Extrait de page:
/---

Un problème de mobilisation des ressources financières, c’est ce à quoi le gouvernement de transition est confronté actuellement. « Nous sommes dans un pays qui est confronté à beaucoup de crises, de difficultés financières », a reconnu jeudi dernier, pour la première fois, le ministre de l’Economie et des finances, Alousseini Sanou, devant les membres du Conseil national de transition (CNT). Ce qui n’est qu’un doux euphémisme.

Les inquiétudes du patron de l’hôtel des finances viennent cependant confirmer la notation de l’agence américaine Moody’s qui vient de reconduire la note souveraine du Mali à « Caa2 », soit un cran à peine au-dessus de la zone rouge du défaut de paiement.

\---

Exercices à réaliser:
a) Recopiez fidèlement le passage de l'extrait sur les finances du Mali qui commence par « Les inquiétudes du » et se poursuit jusqu'à « défaut de paiement. ».
b) Indiquez si chacune de ces affirmations concorde avec l'extrait sur les finances du Mali, en répondant par oui ou par non et en citant les mots décisifs de l'extrait : (i) le ministre de l'Economie et des finances s'appelle Alousseini Sanou ; (ii) le ministre s'est exprimé devant l'Assemblée nationale ; (iii) Moody's a abaissé la note souveraine du Mali.
c) Rédigez la suite de l'extrait sur les finances du Mali en partant de sa dernière phrase.
Le listing n'a aucun lien avec l'extrait sur les finances du Mali.

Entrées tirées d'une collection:

/---

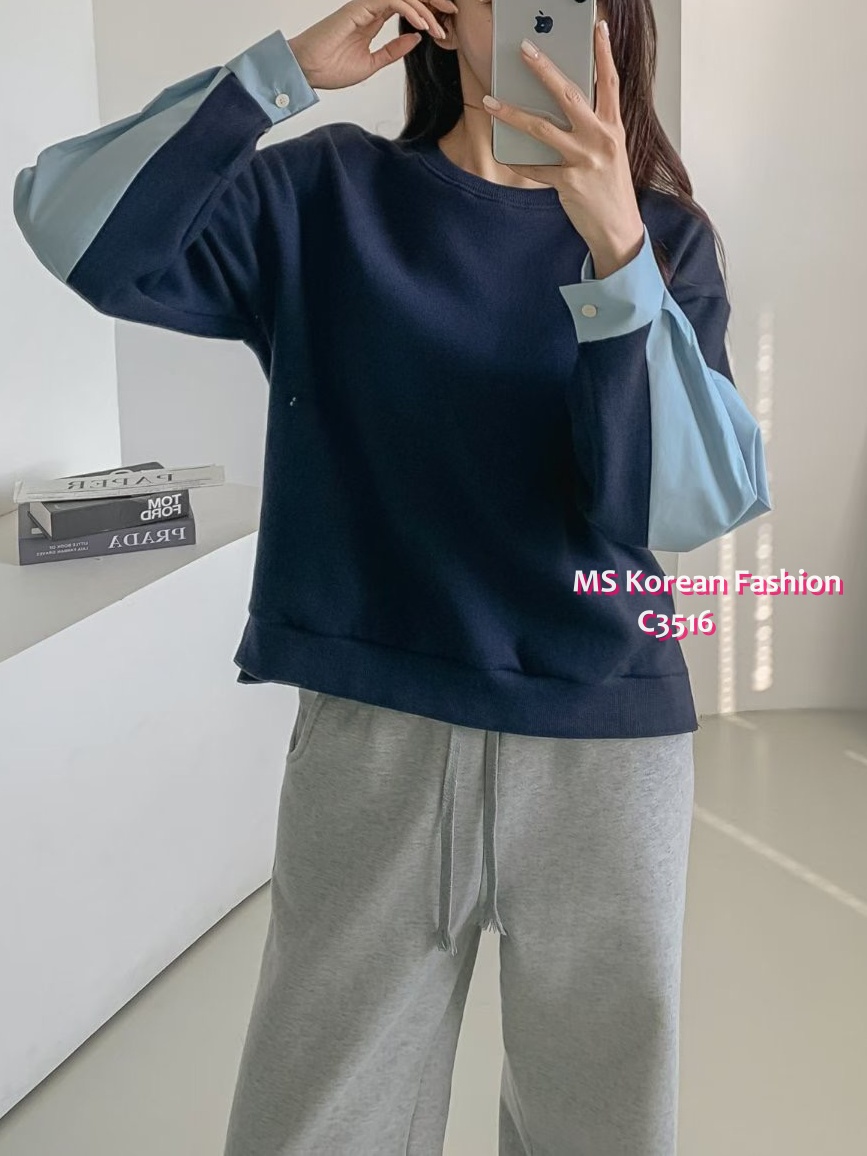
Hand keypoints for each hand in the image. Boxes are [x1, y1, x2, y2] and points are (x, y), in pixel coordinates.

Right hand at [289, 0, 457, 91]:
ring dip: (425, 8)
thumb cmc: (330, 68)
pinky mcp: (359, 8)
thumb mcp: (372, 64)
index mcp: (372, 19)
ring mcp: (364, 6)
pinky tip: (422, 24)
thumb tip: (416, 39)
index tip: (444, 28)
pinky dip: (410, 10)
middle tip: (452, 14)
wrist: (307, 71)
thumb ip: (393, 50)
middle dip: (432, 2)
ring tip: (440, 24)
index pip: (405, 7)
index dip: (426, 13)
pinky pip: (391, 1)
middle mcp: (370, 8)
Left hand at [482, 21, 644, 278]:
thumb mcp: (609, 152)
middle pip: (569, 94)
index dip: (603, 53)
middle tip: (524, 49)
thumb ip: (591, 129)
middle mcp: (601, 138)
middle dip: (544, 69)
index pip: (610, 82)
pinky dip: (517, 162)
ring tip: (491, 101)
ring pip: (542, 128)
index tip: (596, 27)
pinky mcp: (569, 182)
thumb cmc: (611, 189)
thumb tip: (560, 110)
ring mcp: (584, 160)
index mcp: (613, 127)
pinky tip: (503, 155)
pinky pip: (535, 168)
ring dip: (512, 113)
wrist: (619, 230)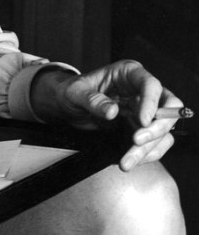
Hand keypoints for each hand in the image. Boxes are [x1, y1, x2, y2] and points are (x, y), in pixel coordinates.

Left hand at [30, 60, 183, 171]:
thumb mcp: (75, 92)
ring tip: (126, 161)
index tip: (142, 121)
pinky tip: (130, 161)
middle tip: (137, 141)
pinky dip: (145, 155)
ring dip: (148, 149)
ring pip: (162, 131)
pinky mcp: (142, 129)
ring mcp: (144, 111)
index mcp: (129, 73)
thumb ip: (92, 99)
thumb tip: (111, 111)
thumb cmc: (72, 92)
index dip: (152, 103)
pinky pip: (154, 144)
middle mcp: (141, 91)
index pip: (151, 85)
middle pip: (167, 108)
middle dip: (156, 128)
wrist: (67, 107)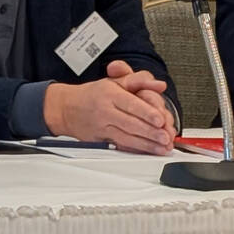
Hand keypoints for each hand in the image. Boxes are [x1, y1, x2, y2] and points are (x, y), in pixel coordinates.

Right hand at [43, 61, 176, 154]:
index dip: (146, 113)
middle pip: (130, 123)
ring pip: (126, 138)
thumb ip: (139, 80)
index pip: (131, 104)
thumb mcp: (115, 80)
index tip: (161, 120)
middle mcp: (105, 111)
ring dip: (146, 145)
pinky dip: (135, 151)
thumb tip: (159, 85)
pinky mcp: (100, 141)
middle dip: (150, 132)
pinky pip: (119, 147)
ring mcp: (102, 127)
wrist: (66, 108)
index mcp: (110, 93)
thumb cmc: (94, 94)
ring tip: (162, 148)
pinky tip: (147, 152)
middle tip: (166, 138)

\---
/---

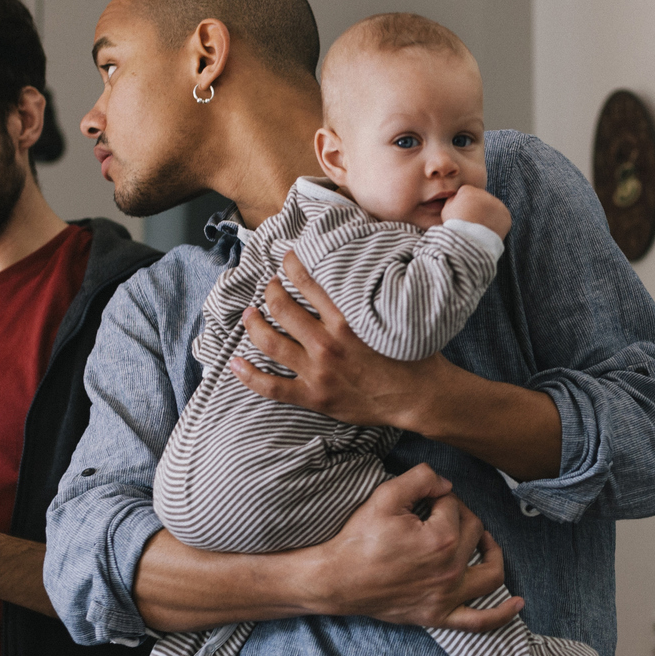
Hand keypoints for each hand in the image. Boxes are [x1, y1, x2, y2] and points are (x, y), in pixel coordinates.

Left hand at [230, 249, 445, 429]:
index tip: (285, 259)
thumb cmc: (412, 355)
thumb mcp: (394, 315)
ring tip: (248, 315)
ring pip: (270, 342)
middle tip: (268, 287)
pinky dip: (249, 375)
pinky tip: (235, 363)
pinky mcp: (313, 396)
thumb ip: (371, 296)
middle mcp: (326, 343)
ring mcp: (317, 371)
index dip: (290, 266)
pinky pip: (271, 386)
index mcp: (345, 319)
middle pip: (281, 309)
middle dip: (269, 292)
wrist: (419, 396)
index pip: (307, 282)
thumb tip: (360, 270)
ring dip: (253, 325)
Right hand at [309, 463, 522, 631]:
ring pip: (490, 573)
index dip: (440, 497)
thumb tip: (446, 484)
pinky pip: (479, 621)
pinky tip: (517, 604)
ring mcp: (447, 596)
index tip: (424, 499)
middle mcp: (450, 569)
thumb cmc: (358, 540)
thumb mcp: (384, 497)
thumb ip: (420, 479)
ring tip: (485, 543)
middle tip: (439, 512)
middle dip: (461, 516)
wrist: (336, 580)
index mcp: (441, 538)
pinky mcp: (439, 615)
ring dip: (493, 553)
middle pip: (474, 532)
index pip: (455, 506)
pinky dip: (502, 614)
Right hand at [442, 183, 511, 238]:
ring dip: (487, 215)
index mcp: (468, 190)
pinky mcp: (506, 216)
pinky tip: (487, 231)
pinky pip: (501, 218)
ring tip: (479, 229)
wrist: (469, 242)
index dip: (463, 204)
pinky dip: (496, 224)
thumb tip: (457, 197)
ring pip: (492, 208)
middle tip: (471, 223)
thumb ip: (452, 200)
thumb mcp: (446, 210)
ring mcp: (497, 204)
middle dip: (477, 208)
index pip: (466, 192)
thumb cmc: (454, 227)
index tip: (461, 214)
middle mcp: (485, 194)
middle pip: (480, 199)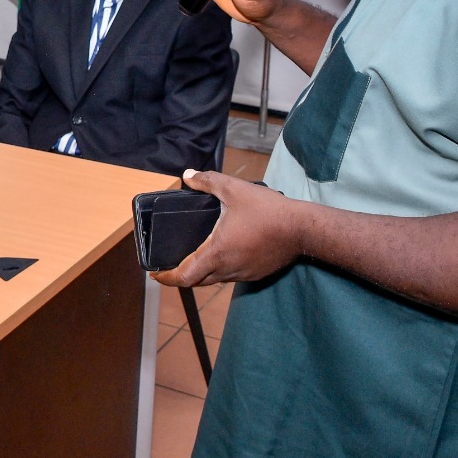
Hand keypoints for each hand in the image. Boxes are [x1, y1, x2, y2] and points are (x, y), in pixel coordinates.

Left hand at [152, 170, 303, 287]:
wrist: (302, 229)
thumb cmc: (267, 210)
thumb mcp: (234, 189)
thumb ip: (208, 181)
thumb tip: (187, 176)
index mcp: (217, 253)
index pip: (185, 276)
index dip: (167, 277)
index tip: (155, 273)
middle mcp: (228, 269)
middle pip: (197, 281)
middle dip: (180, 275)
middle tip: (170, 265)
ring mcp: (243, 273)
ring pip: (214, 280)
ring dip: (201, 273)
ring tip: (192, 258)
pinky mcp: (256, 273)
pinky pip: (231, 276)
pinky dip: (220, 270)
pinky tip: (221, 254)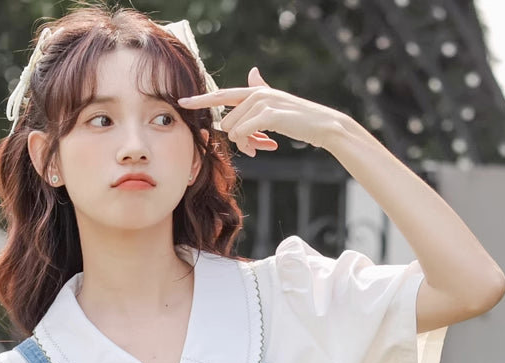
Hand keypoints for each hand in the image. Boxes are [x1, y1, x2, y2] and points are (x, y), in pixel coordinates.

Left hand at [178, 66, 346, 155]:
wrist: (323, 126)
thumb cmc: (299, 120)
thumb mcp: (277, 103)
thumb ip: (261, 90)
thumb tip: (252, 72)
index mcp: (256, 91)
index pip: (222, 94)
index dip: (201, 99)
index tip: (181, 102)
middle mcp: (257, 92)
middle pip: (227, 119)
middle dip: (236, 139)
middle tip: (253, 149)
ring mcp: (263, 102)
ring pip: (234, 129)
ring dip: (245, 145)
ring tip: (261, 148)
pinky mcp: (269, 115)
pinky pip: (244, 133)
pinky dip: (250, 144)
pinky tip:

\---
/---

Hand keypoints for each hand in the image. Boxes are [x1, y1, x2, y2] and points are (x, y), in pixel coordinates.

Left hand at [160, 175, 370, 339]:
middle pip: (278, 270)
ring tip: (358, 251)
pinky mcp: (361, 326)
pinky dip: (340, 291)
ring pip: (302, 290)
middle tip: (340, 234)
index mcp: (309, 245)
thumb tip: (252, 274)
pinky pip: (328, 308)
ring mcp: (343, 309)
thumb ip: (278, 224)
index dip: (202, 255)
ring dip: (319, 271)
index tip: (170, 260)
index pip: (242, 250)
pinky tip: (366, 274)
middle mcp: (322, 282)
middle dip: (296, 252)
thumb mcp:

\---

Réponses dans l'ordre:
a)
Les inquiétudes du patron de l’hôtel des finances viennent cependant confirmer la notation de l’agence américaine Moody’s qui vient de reconduire la note souveraine du Mali à « Caa2 », soit un cran à peine au-dessus de la zone rouge du défaut de paiement.

b)
(i) Oui : « le ministre de l’Economie et des finances, Alousseini Sanou ».
(ii) Non : « devant les membres du Conseil national de transition (CNT) ».
(iii) Non : « vient de reconduire la note souveraine du Mali à « Caa2 » ».

c)
« Les bailleurs de fonds n’accompagnent pas le Mali », s’est plaint le ministre Sanou, qui parle d’un resserrement très important de financement de l’économie. Ce qui peut paraître paradoxal puisqu’au même moment, le ministre des Affaires étrangères et de la Coopération internationale, Abdoulaye Diop, s’exprimait à Bruxelles devant les membres de l’Union européenne dans un discours d’une rare violence.

« Le Mali n’est marié à personne », a-t-il clamé. Certes. Cependant, on ne peut tenir de pareils discours et prétendre avoir l’accompagnement de l’Europe des 27 qui est un des premiers partenaires techniques et financiers du Mali avec une manne financière d’environ 1 milliard d’euros soit 656 milliards Fcfa par an. C’est basique ! On se demande même s’il y a une communication entre les deux ministres, qui normalement doivent évoluer en symphonie. Loin de les rassurer, les propos du ministre Diop contrarient les bailleurs de fonds.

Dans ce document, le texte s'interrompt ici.